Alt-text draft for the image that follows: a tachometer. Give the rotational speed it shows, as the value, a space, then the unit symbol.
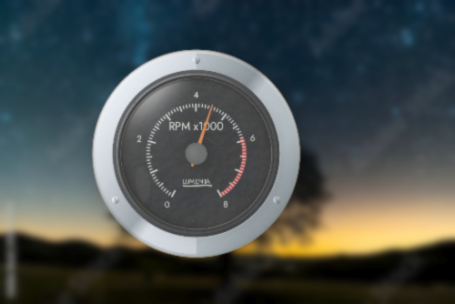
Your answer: 4500 rpm
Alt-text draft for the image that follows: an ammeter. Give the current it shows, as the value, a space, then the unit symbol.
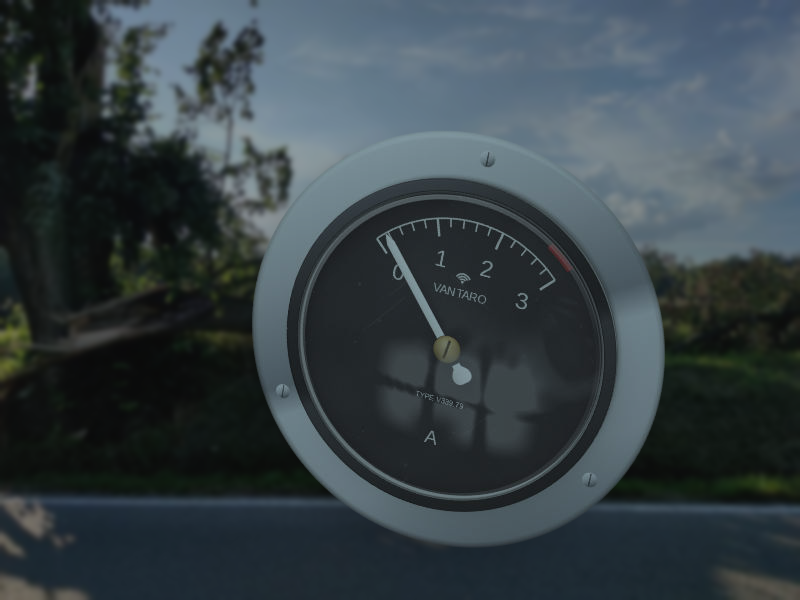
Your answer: 0.2 A
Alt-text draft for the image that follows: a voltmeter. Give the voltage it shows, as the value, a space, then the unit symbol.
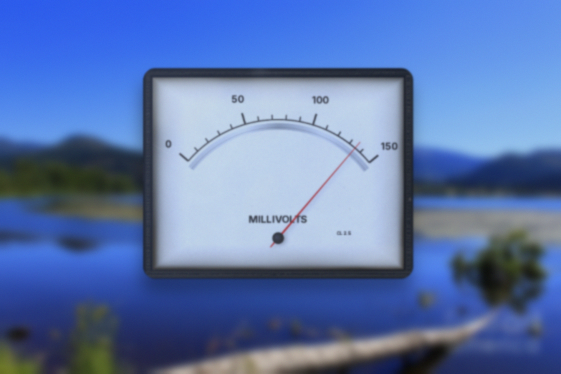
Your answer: 135 mV
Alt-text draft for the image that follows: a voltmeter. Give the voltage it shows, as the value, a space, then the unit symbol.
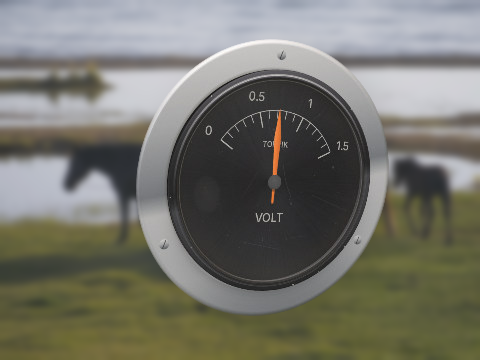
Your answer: 0.7 V
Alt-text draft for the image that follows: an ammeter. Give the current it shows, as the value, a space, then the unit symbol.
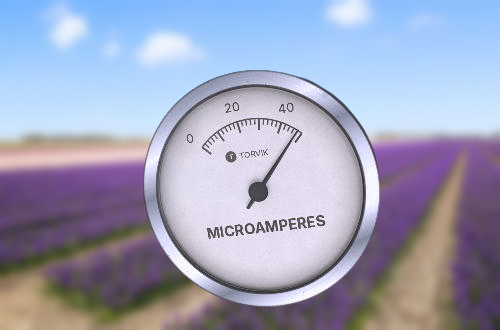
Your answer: 48 µA
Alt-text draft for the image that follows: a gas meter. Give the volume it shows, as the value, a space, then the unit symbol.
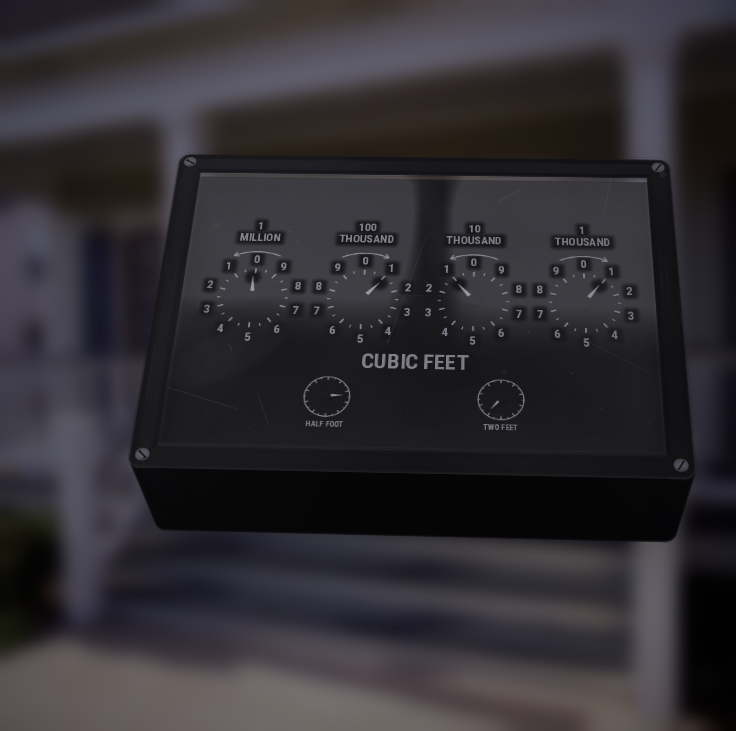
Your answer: 11100 ft³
====
## Aim of the task
Put each line of the rows above into a JSON list of strings, one string per line, leaving out blank lines and the picture placeholders.

## Response to this task
[
  "Alt-text draft for the image that follows: a tachometer. Give the rotational speed it shows, as the value, a space, then the unit symbol.",
  "Your answer: 4500 rpm",
  "Alt-text draft for the image that follows: an ammeter. Give the current it shows, as the value, a space, then the unit symbol.",
  "Your answer: 0.2 A",
  "Alt-text draft for the image that follows: a voltmeter. Give the voltage it shows, as the value, a space, then the unit symbol.",
  "Your answer: 135 mV",
  "Alt-text draft for the image that follows: a voltmeter. Give the voltage it shows, as the value, a space, then the unit symbol.",
  "Your answer: 0.7 V",
  "Alt-text draft for the image that follows: an ammeter. Give the current it shows, as the value, a space, then the unit symbol.",
  "Your answer: 48 µA",
  "Alt-text draft for the image that follows: a gas meter. Give the volume it shows, as the value, a space, then the unit symbol.",
  "Your answer: 11100 ft³"
]